====== Data
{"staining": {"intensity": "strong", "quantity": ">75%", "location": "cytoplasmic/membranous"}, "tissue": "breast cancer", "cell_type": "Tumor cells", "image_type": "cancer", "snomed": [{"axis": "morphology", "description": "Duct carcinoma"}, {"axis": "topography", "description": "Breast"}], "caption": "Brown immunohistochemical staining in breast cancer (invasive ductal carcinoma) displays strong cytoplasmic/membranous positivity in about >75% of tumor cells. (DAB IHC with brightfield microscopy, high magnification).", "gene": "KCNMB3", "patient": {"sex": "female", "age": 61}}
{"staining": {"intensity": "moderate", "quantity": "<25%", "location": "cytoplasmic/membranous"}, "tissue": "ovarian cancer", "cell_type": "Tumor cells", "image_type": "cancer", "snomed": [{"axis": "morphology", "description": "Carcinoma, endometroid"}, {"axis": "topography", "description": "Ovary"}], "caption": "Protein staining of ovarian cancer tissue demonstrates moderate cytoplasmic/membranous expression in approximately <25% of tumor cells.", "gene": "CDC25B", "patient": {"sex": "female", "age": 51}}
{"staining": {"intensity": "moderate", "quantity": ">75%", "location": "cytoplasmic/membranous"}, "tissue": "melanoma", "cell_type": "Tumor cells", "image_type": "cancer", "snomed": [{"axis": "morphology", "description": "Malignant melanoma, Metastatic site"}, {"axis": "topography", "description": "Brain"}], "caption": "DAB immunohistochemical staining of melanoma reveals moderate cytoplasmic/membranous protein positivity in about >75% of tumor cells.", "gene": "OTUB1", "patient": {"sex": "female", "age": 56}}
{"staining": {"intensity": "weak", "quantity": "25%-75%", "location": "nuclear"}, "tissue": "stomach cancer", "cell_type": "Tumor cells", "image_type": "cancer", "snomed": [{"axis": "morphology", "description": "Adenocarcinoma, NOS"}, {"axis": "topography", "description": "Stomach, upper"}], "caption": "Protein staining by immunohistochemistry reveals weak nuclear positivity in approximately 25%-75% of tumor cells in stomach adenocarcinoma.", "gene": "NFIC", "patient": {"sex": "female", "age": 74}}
============
→ To do
Return the whole listing, keeping every word as it is.

→ Written solution
{"staining": {"intensity": "strong", "quantity": ">75%", "location": "cytoplasmic/membranous"}, "tissue": "breast cancer", "cell_type": "Tumor cells", "image_type": "cancer", "snomed": [{"axis": "morphology", "description": "Duct carcinoma"}, {"axis": "topography", "description": "Breast"}], "caption": "Brown immunohistochemical staining in breast cancer (invasive ductal carcinoma) displays strong cytoplasmic/membranous positivity in about >75% of tumor cells. (DAB IHC with brightfield microscopy, high magnification).", "gene": "KCNMB3", "patient": {"sex": "female", "age": 61}}
{"staining": {"intensity": "moderate", "quantity": "<25%", "location": "cytoplasmic/membranous"}, "tissue": "ovarian cancer", "cell_type": "Tumor cells", "image_type": "cancer", "snomed": [{"axis": "morphology", "description": "Carcinoma, endometroid"}, {"axis": "topography", "description": "Ovary"}], "caption": "Protein staining of ovarian cancer tissue demonstrates moderate cytoplasmic/membranous expression in approximately <25% of tumor cells.", "gene": "CDC25B", "patient": {"sex": "female", "age": 51}}
{"staining": {"intensity": "moderate", "quantity": ">75%", "location": "cytoplasmic/membranous"}, "tissue": "melanoma", "cell_type": "Tumor cells", "image_type": "cancer", "snomed": [{"axis": "morphology", "description": "Malignant melanoma, Metastatic site"}, {"axis": "topography", "description": "Brain"}], "caption": "DAB immunohistochemical staining of melanoma reveals moderate cytoplasmic/membranous protein positivity in about >75% of tumor cells.", "gene": "OTUB1", "patient": {"sex": "female", "age": 56}}
{"staining": {"intensity": "weak", "quantity": "25%-75%", "location": "nuclear"}, "tissue": "stomach cancer", "cell_type": "Tumor cells", "image_type": "cancer", "snomed": [{"axis": "morphology", "description": "Adenocarcinoma, NOS"}, {"axis": "topography", "description": "Stomach, upper"}], "caption": "Protein staining by immunohistochemistry reveals weak nuclear positivity in approximately 25%-75% of tumor cells in stomach adenocarcinoma.", "gene": "NFIC", "patient": {"sex": "female", "age": 74}}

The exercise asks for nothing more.